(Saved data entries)
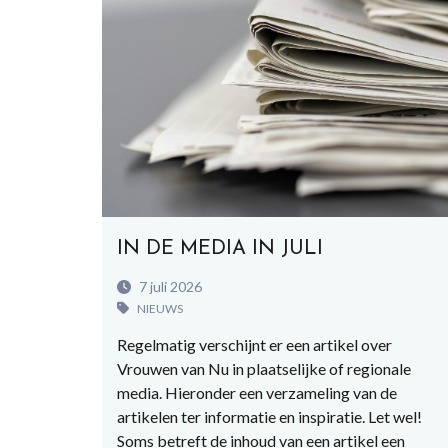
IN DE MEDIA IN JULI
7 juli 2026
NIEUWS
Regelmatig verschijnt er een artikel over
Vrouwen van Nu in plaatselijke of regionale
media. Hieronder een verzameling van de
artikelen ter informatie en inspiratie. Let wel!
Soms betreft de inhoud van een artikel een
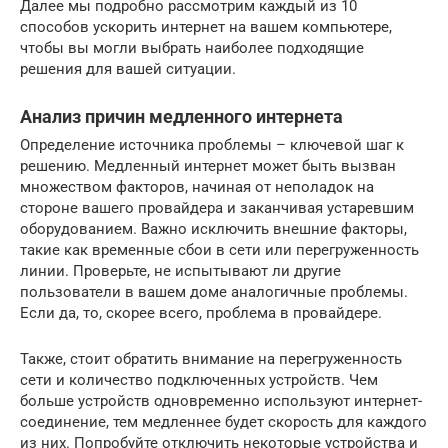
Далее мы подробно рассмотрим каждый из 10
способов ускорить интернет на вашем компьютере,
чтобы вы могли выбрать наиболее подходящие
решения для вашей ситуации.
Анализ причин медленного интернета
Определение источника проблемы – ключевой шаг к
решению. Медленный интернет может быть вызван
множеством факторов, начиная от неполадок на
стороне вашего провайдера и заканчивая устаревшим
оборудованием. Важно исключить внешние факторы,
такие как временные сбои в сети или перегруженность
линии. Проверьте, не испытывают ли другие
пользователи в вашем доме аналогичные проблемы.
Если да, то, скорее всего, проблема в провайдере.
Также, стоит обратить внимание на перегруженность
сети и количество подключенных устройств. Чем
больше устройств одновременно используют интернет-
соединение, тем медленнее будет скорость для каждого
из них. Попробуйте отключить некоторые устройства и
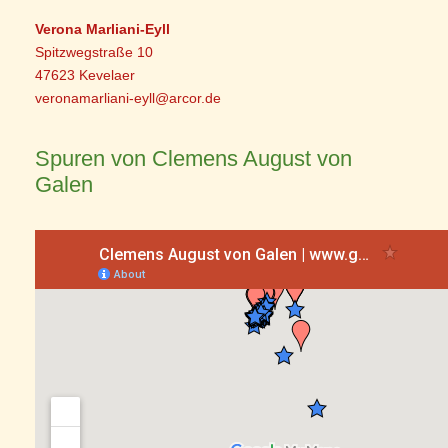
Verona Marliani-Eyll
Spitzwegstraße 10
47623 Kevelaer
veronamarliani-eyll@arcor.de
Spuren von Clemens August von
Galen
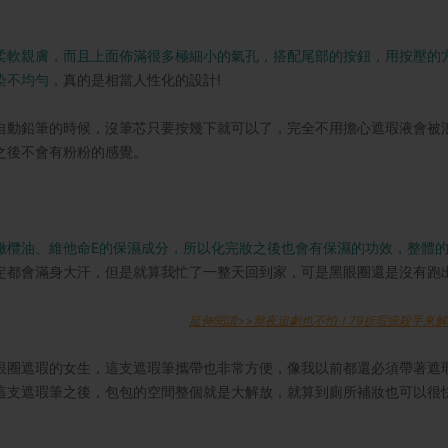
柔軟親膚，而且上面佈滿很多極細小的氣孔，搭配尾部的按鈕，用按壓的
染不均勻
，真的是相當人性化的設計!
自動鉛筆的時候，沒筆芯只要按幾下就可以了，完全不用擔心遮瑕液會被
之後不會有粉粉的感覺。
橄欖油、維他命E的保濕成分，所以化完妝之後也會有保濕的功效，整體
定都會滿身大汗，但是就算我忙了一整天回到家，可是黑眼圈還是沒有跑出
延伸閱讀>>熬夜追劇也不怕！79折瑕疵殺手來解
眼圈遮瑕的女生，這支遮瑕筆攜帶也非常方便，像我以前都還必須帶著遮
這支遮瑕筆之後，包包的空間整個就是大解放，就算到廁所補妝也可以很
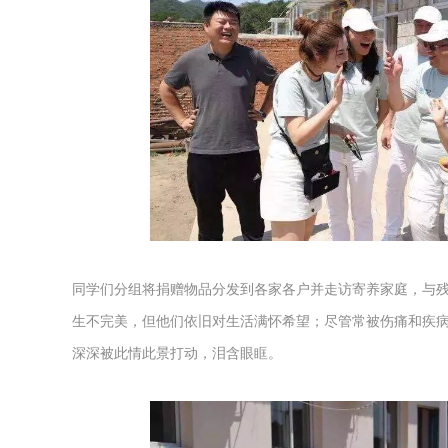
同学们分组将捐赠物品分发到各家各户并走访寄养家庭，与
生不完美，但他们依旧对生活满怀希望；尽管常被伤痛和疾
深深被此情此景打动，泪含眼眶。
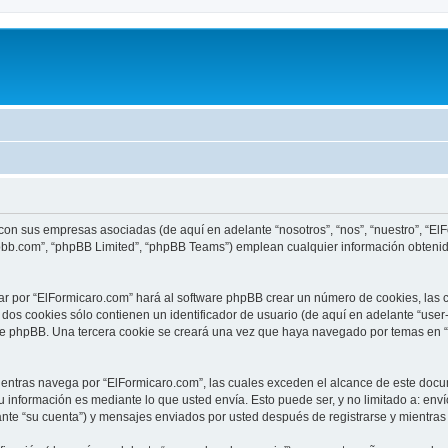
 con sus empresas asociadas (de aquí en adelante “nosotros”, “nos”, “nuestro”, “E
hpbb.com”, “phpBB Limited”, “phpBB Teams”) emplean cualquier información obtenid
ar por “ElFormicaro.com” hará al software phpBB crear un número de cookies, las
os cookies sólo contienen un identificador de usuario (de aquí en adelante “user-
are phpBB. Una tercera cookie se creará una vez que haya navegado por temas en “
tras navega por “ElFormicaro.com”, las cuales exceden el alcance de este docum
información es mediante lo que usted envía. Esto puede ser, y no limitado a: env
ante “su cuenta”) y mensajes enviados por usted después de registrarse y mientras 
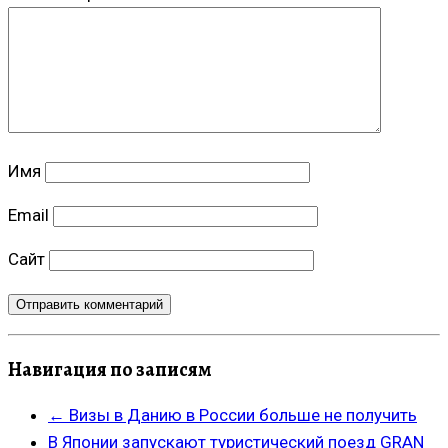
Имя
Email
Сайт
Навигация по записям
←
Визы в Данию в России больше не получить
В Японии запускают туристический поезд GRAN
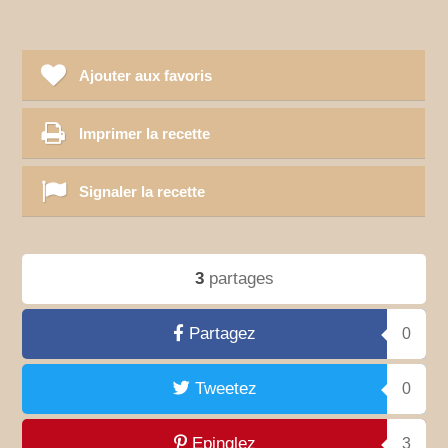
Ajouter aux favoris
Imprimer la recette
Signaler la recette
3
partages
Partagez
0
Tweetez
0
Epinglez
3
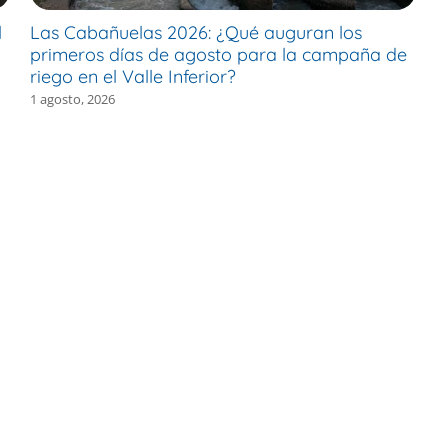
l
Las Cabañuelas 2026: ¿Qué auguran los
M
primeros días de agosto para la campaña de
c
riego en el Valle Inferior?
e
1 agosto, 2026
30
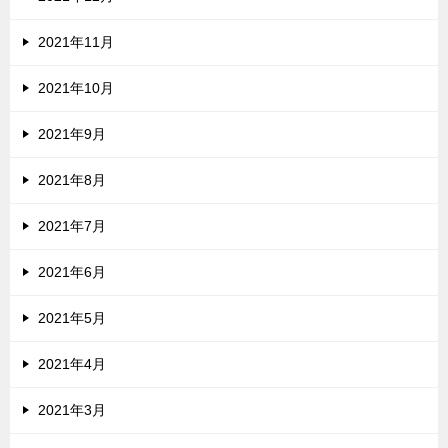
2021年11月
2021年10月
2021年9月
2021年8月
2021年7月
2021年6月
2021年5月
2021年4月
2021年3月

_Work instructions:_ Count the lines in the data above that contain the string "adelante", and give only the number.

_Result of this task:_ 2